Mais au-delà de solutions ponctuelles, ce sont des réformes structurelles que nous appelons de tous nos voeux. Parmi elles, la mise sur pied d'un mécanisme permanent de régularisation est cruciale. Serait concerné au premier chef par ce mécanisme tout demandeur d'asile n'ayant pas reçu de réponse à sa demande endéans les deux ans; ainsi, les Afghans qui ont introduit leur demande au plus tard en 2001 pourraient recevoir un titre de séjour définitif. Car une procédure d'asile inéquitable, l'absence d'un statut protecteur des victimes de l'exploitation et d'un statut complémentaire collectif - mais également bien d'autres pratiques telles que la double peine ou la détention et libération aléatoires en centres fermés - poussent et pousseront inexorablement des personnes à refuser les règles du «jeu» proposé par la Belgique et à y «préférer» des conditions de vie précaires dans la clandestinité.

C'est ainsi que notre politique migratoire, par ses aberrations, ses lacunes et ses dysfonctionnements, génère et alimente en permanence des poches de clandestinité que, bien entendu, l'opération «one shot» menée en 2000 n'a en rien résorbées.
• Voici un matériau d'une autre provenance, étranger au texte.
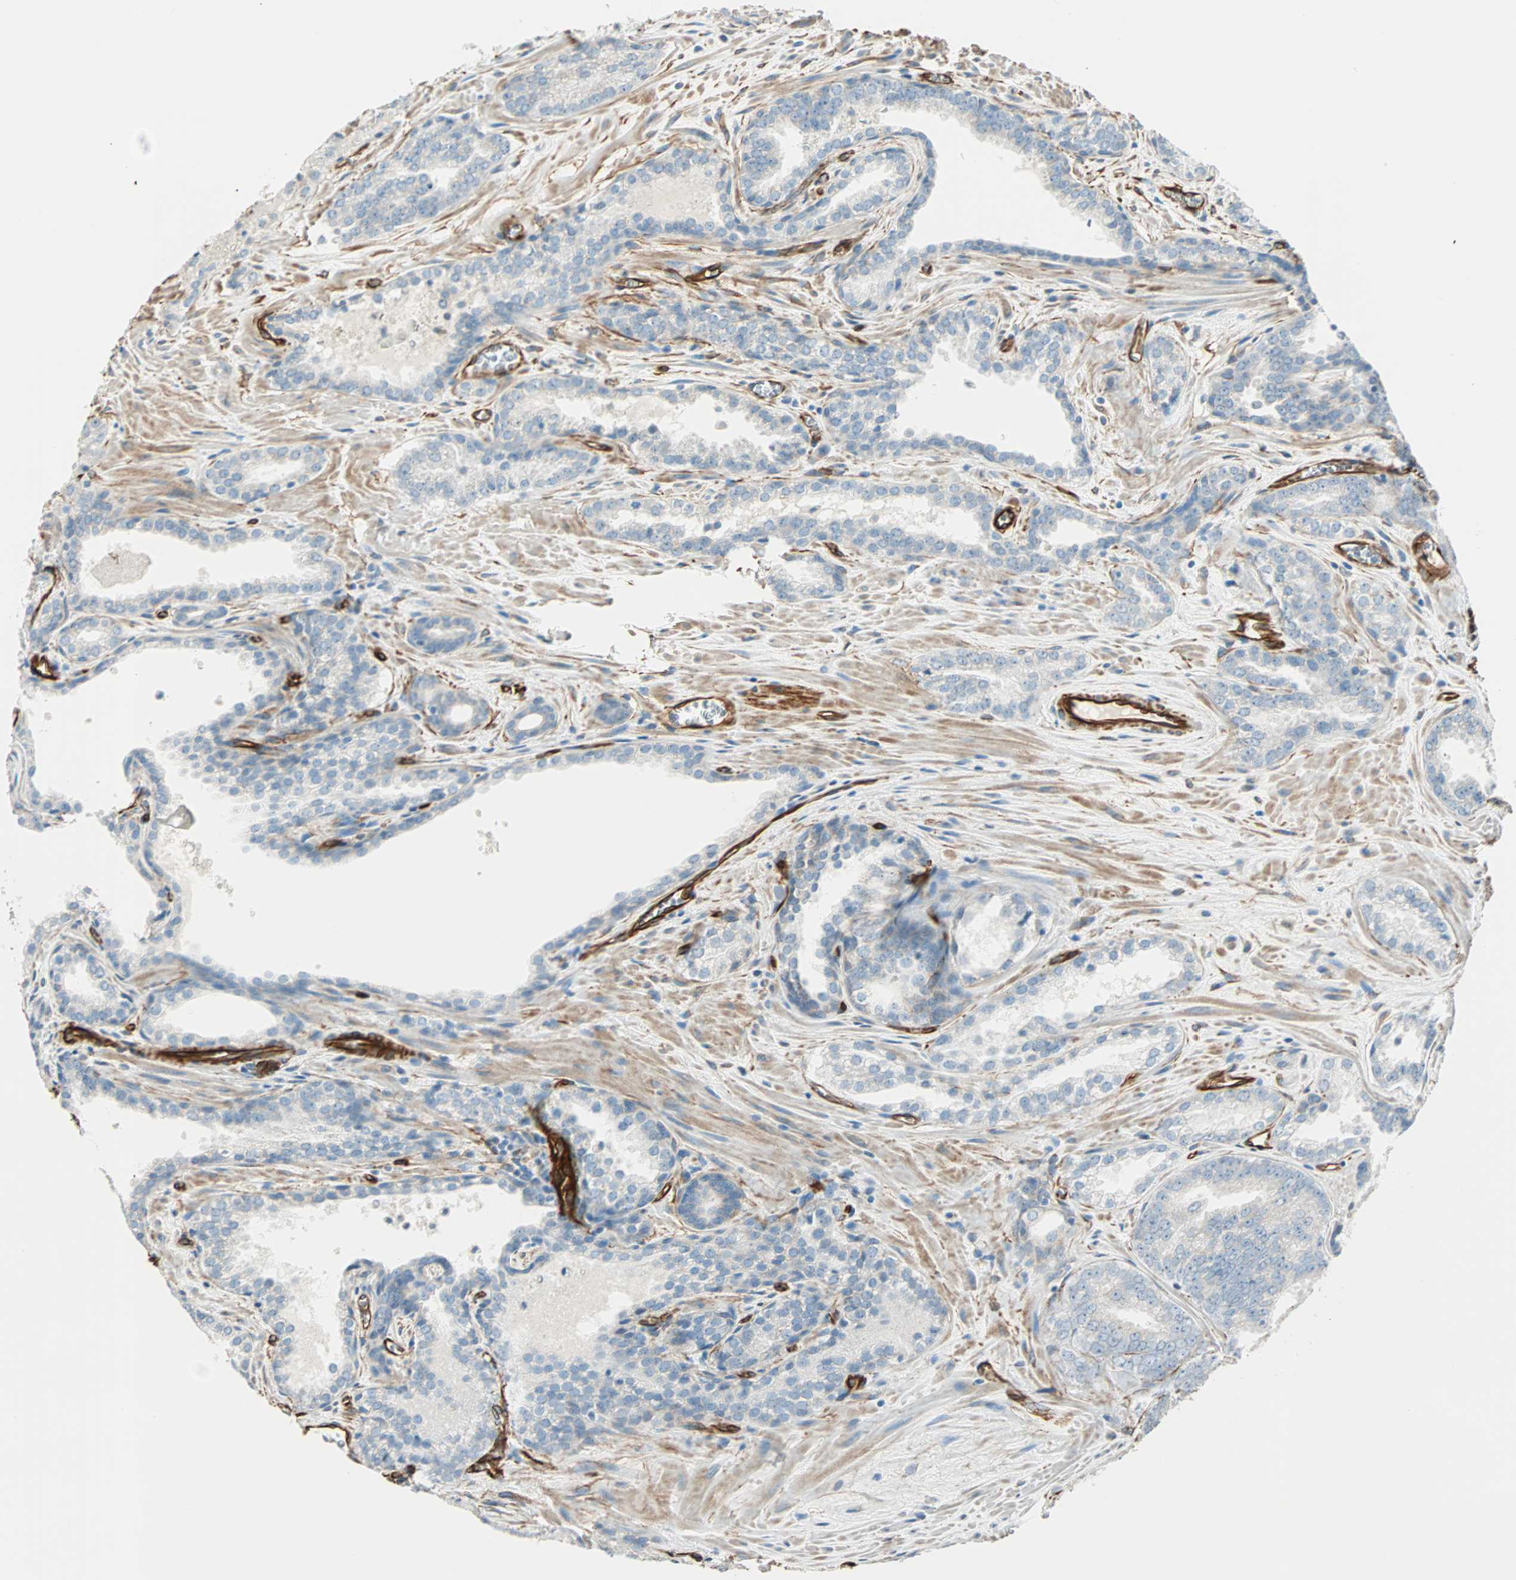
{"staining": {"intensity": "negative", "quantity": "none", "location": "none"}, "tissue": "prostate cancer", "cell_type": "Tumor cells", "image_type": "cancer", "snomed": [{"axis": "morphology", "description": "Adenocarcinoma, Low grade"}, {"axis": "topography", "description": "Prostate"}], "caption": "Tumor cells are negative for brown protein staining in prostate cancer (low-grade adenocarcinoma).", "gene": "NES", "patient": {"sex": "male", "age": 60}}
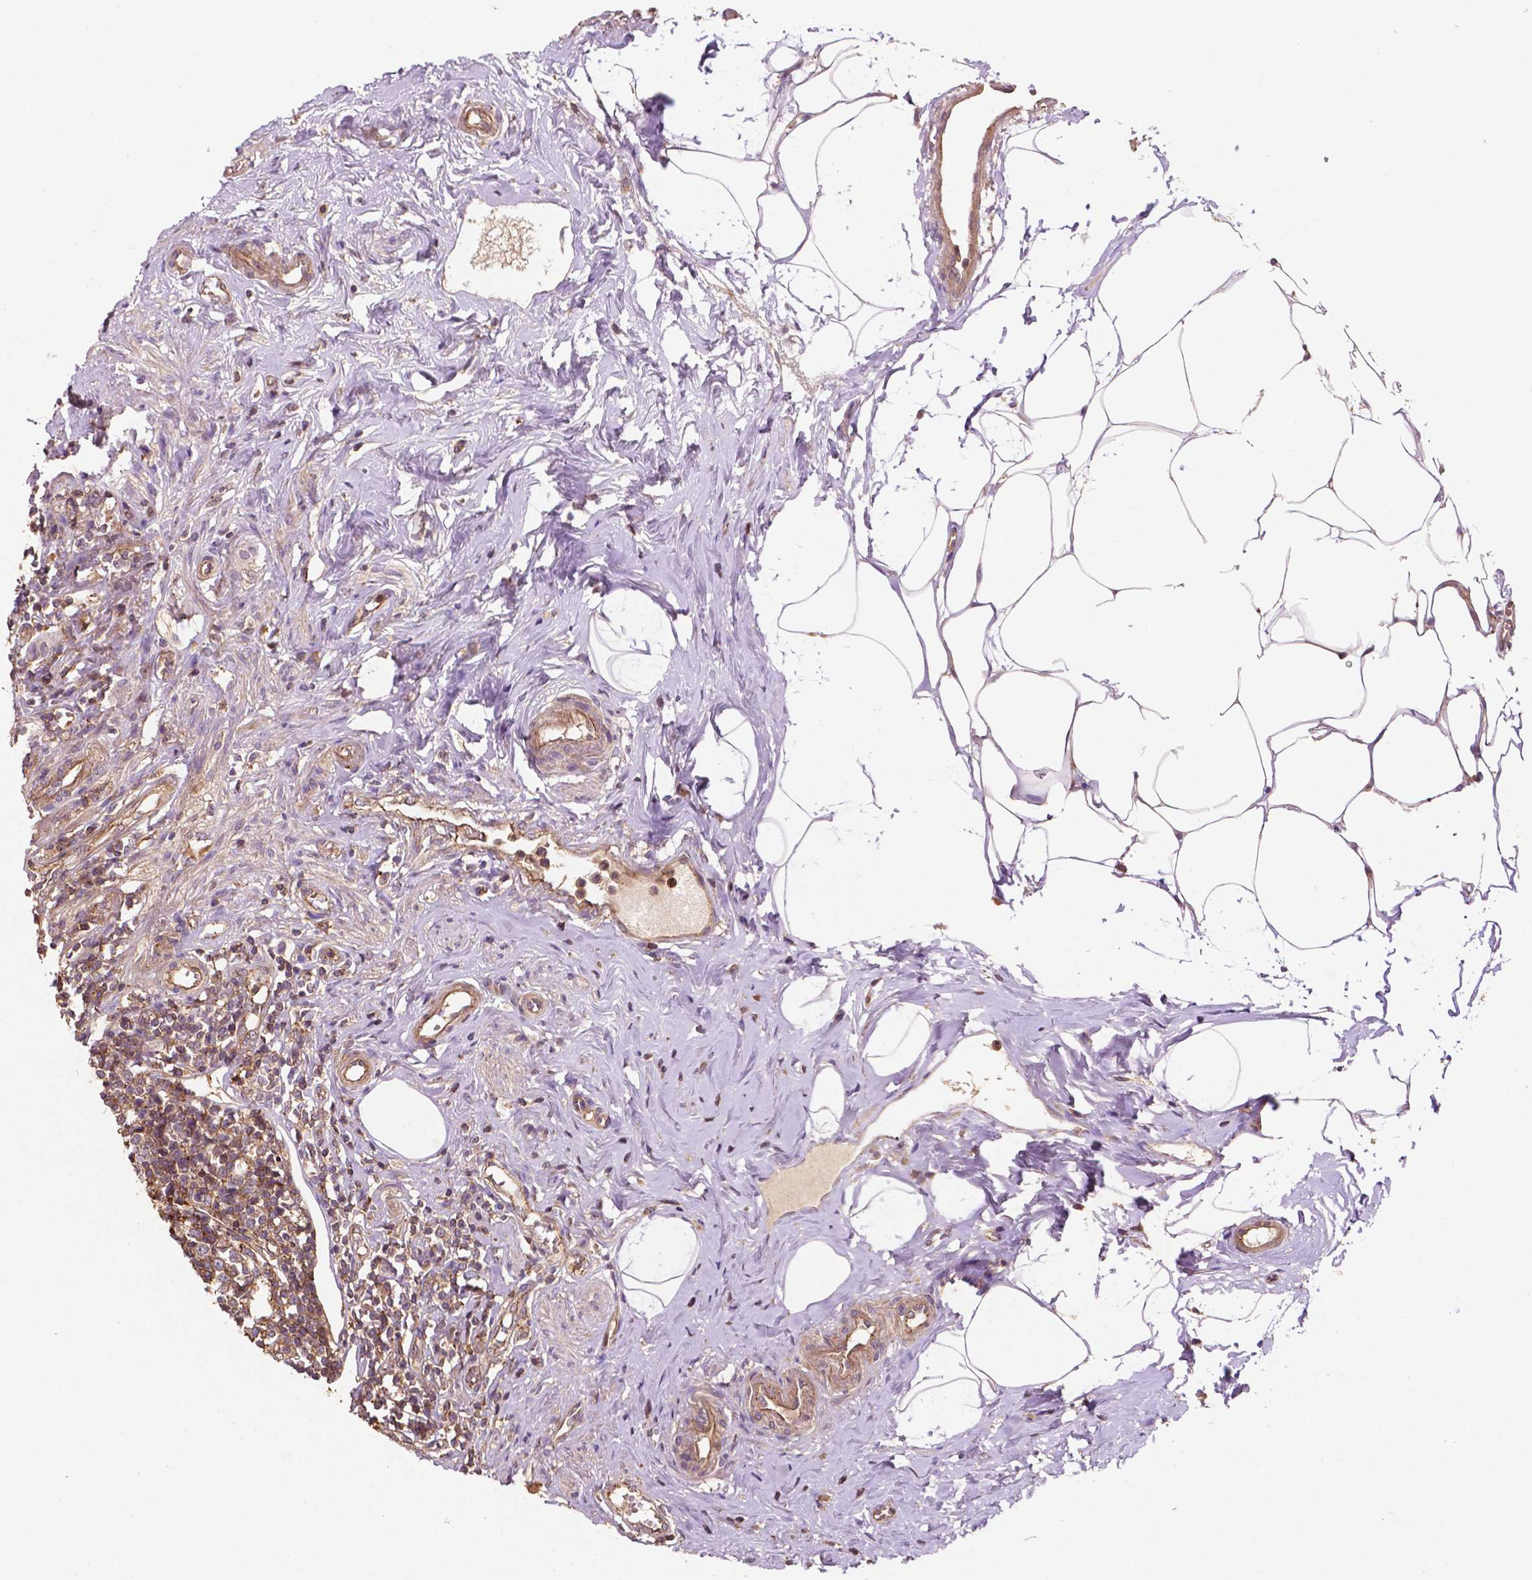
{"staining": {"intensity": "moderate", "quantity": ">75%", "location": "cytoplasmic/membranous"}, "tissue": "appendix", "cell_type": "Glandular cells", "image_type": "normal", "snomed": [{"axis": "morphology", "description": "Normal tissue, NOS"}, {"axis": "morphology", "description": "Carcinoma, endometroid"}, {"axis": "topography", "description": "Appendix"}, {"axis": "topography", "description": "Colon"}], "caption": "DAB immunohistochemical staining of benign appendix exhibits moderate cytoplasmic/membranous protein expression in about >75% of glandular cells. The staining was performed using DAB to visualize the protein expression in brown, while the nuclei were stained in blue with hematoxylin (Magnification: 20x).", "gene": "ZMYND19", "patient": {"sex": "female", "age": 60}}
Or, si le qualificatif d'Etat de droit s'évalue au regard du traitement réservé aux plus fragilisés d'entre nous, on peut se demander si l'Etat belge mérite aujourd'hui cette épithète.

Deux manifestations sont prévues ces prochains jours: Rassemblement en soutien de la Communauté afghane, ce samedi 9 août 15h, place Fernand Cocq à 1050 Bruxelles; Manifestation de solidarité avec les Equatoriens et tous les sans-papiers, ce jeudi 14 août 17h, départ: Place Poelaert 1000 Bruxelles.